◆ **TEXT**:

One reason LLMs hallucinate is because we incentivise them to give any answer over saying they don't know
A paper by Kalai et al “Why Language Models Hallucinate” gives one explanation as to why large language models such as ChatGPT, no matter how advanced, tend to “hallucinate” aka confidently tell you things are true that are not true.
A pretty basic reason at that. It seems that the how the models are trained and evaluated tends to be on a “did it answer this question correctly - yes or no?”. So when it tries to optimise itself to score as highly as possible, it does exactly what we tell school kids to do on exam questions that they don’t feel confident they know the answer of. It makes a best guess. Or simply any guess. When taking a multiple choice exam you’re always better to tick something at random rather than nothing, right?

◆ **SOURCE DATA**:
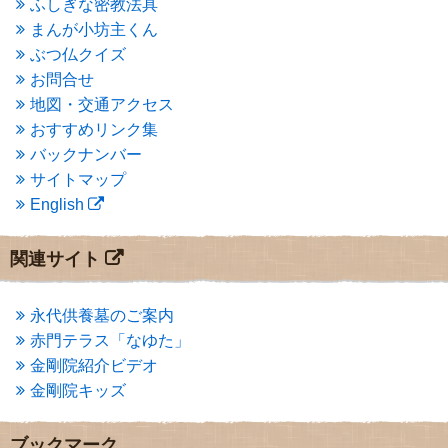
ふしぎな密教法具
2015年3月
(3)
まんが小坊主くん
2015年2月
(3)
ぶつ仏クイズ
2015年1月
(1)
お問合せ
2014年12月
(2)
2014年9月
(1)
地図・交通アクセス
2014年5月
(1)
おすすめリンク集
2014年4月
(4)
バックナンバー
2014年1月
(1)
サイトマップ
2013年11月
(4)
English
2013年10月
(2)
2013年9月
(4)
2013年8月
(7)
関連サイト
2013年7月
(7)
2013年6月
(6)
2013年5月
(13)
永代供養墓のご案内
2013年4月
(1)
赤門テラス「なゆた」
2013年3月
(4)
金剛院紹介ビデオ
2013年2月
(6)
金剛院キッズ
2013年1月
(6)
2012年12月
(7)
2012年11月
(7)
ブックマーク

◆ **EXERCISE OBJECTIVE**:
Continue the text on why language models hallucinate, picking up after its last sentence. The items have nothing to do with the text.

◆ **TASK RESPONSE**:
The solution to this particular issue is of course to develop a way of penalising incorrect answers over “don’t know”, which the authors go into. Question answering isn’t really a binary matter. Some “not 100% correct answers” are better than others.
This isn’t the only reason that LLMs may promote falsehoods of course. Another handful the authors mention include:
- The data it’s trained on, e.g. “everything written on the internet”, itself contains some falsehoods (to say the least!)
- The question someone asks it might not have actually been covered by the training data, aka “out of distribution prompts”
- Some questions are just very, very hard to answer - see computational complexity theory.